+++ EXCERTO PARA LEITURA +++
Acredito que o nosso projeto também é inovador, pela maneira como a nossa equipa resolveu construir a ideia, em formato de start-up, procurando um ambiente mais desafiador em Portugal onde o empreendedorismo se encontra bastante efervescente e em franco crescimento.

Quais os desafios que se colocam à segurança alimentar nos dias de hoje?
O objetivo deste projeto é resolver um dos vários desafios que a segurança alimentar precisa resolver: Agrotóxico: herói da lavoura ou vilão da saúde? Esta frase sintetiza uma realidade mundial, onde precisamos produzir alimentos em alta escala para a crescente população, mas também solucionar os efeitos deletérios à saúde causados pela ingestão de agroquímicos, como cancro, alergias, Parkinson, Autismo, etc.
A nossa solução poderá transformar todos os alimentos em biológicos, e ainda manter o benefício do agrotóxico na produção agrícola.
+++
DETALHES DO EXERCÍCIO:
Transcreva literalmente o excerto sobre segurança alimentar, tudo desde "Acredito que o" até "dias de hoje?". Não é preciso consultar as entradas.
+++ MATERIAL DE ESTUDO +++
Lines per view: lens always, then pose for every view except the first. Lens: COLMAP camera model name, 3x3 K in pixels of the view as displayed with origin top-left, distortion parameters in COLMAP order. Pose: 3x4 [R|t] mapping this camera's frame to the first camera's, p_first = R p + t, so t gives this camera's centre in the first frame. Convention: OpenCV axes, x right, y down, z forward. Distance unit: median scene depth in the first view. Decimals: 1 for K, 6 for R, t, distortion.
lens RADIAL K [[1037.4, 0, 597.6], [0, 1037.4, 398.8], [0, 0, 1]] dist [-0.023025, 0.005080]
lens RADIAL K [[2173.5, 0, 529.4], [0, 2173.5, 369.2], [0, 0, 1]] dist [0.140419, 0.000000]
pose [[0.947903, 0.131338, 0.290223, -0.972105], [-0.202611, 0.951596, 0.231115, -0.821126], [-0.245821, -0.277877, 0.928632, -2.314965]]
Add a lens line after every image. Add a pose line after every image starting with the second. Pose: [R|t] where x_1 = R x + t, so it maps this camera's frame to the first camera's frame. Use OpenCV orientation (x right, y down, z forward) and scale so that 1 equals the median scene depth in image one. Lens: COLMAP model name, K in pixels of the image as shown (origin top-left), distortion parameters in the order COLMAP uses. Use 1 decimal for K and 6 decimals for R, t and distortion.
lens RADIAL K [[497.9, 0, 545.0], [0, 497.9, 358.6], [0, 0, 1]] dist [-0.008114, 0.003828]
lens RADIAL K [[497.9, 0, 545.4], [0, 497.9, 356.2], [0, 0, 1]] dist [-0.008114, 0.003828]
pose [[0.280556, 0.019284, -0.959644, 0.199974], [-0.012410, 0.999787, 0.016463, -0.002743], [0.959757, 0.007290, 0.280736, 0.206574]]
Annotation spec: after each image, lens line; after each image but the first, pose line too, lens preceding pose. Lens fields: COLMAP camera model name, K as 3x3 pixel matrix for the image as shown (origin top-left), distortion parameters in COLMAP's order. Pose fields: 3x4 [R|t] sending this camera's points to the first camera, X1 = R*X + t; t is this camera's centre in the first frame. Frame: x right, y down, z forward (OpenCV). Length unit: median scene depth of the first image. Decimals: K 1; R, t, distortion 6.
+++
RESULTADO DA TAREFA:
Acredito que o nosso projeto também é inovador, pela maneira como a nossa equipa resolveu construir a ideia, em formato de start-up, procurando um ambiente mais desafiador em Portugal onde o empreendedorismo se encontra bastante efervescente e em franco crescimento.

Quais os desafios que se colocam à segurança alimentar nos dias de hoje?